[[ Supplied records open ]]

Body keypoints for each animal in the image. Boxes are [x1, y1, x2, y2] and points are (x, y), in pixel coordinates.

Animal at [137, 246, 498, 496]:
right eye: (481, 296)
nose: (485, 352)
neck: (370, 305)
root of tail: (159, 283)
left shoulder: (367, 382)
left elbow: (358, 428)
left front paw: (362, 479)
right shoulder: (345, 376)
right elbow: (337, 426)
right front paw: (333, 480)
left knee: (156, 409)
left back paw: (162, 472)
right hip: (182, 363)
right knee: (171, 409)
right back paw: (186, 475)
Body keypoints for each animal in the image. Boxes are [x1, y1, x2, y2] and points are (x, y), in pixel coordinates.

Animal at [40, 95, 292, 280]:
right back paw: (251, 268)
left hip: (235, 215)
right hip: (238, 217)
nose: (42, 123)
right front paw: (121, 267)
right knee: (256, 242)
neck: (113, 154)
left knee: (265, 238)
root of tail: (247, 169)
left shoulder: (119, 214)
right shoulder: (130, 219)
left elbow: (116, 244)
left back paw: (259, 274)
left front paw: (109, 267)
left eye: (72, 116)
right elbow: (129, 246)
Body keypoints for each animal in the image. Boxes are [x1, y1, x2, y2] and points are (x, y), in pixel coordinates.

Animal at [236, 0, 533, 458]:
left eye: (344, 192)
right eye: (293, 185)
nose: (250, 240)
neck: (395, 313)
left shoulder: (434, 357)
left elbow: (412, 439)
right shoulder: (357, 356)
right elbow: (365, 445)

[[ Supplied records closed ]]

Exercise objective: Copy out only the lines of the records above from the one with "left elbow: (358, 428)" through the one with "right back paw: (251, 268)", exactly as they stand, both included.

Solution to this task:
left elbow: (358, 428)
left front paw: (362, 479)
right shoulder: (345, 376)
right elbow: (337, 426)
right front paw: (333, 480)
left knee: (156, 409)
left back paw: (162, 472)
right hip: (182, 363)
right knee: (171, 409)
right back paw: (186, 475)
Body keypoints for each animal in the image. Boxes are [x1, y1, x2, y2] and points are (x, y), in pixel coordinates.

Animal at [40, 95, 292, 280]:
right back paw: (251, 268)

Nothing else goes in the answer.